Work to be completed - Format the lines below as a Markdown table with the columns "Row" and "Line", starting at the line that contains "family: Fabaceae" and ending at the line that contains "genus: Silene". Number each row, and leave out blank lines and pictures.

Supplied material -
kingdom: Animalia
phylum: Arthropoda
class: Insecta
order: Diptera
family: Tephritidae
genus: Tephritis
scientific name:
==
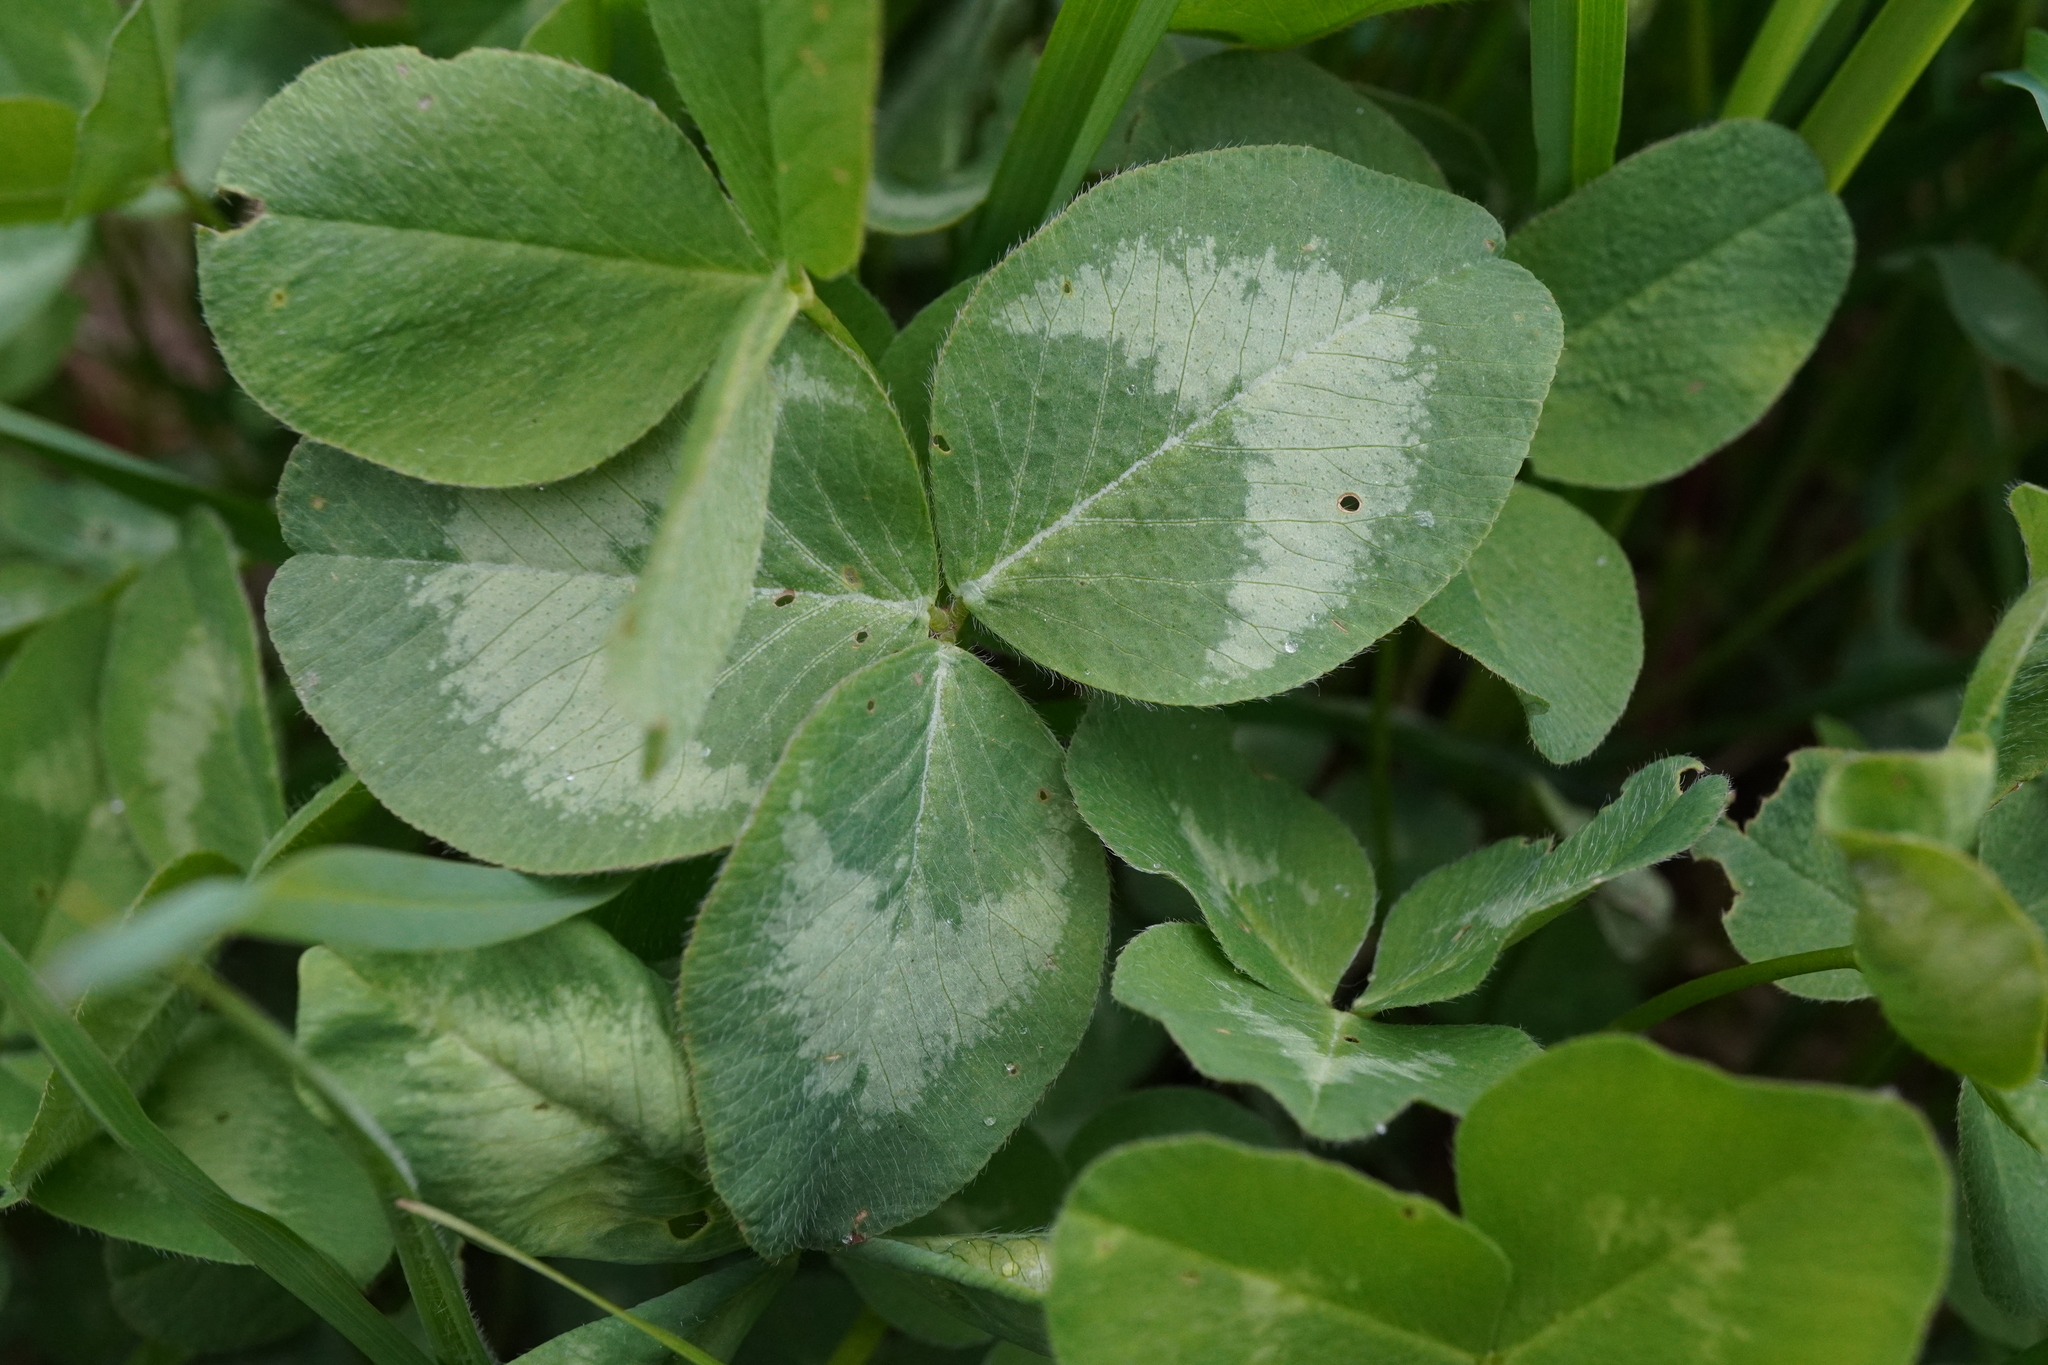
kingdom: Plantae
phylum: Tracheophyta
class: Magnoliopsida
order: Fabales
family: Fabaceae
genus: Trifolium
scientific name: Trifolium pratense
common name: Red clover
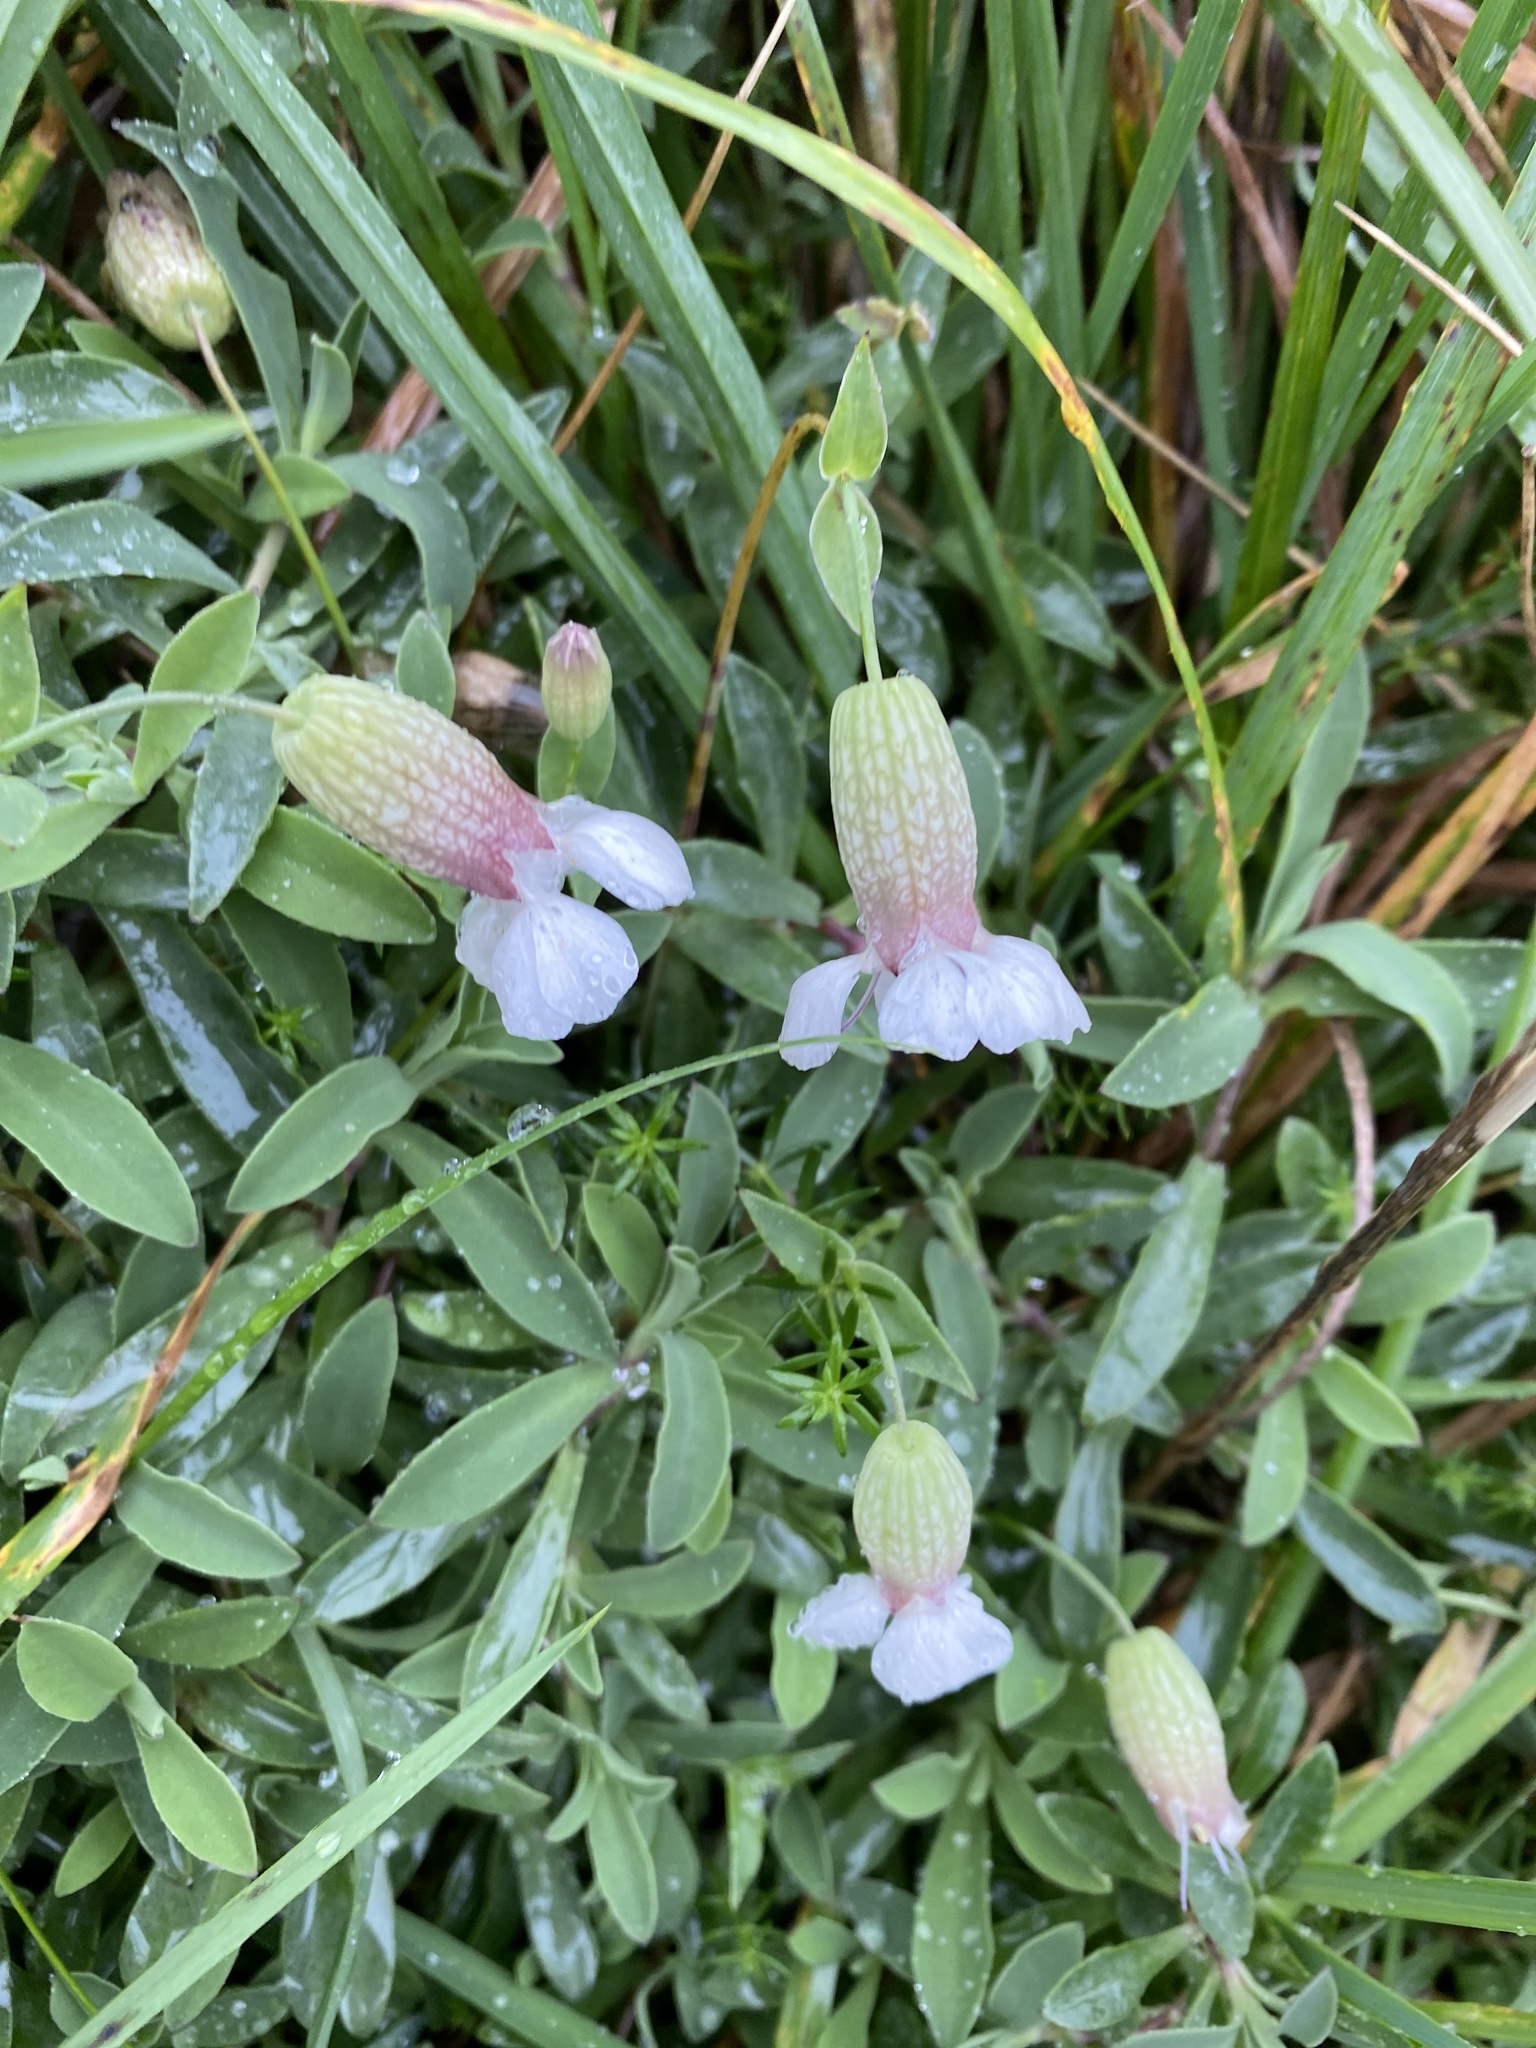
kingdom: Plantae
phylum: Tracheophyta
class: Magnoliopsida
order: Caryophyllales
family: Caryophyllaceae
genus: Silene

Written response -
| Row | Line |
|---|---|
| 1 | family: Fabaceae |
| 2 | genus: Trifolium |
| 3 | scientific name: Trifolium pratense |
| 4 | common name: Red clover |
| 5 | kingdom: Plantae |
| 6 | phylum: Tracheophyta |
| 7 | class: Magnoliopsida |
| 8 | order: Caryophyllales |
| 9 | family: Caryophyllaceae |
| 10 | genus: Silene |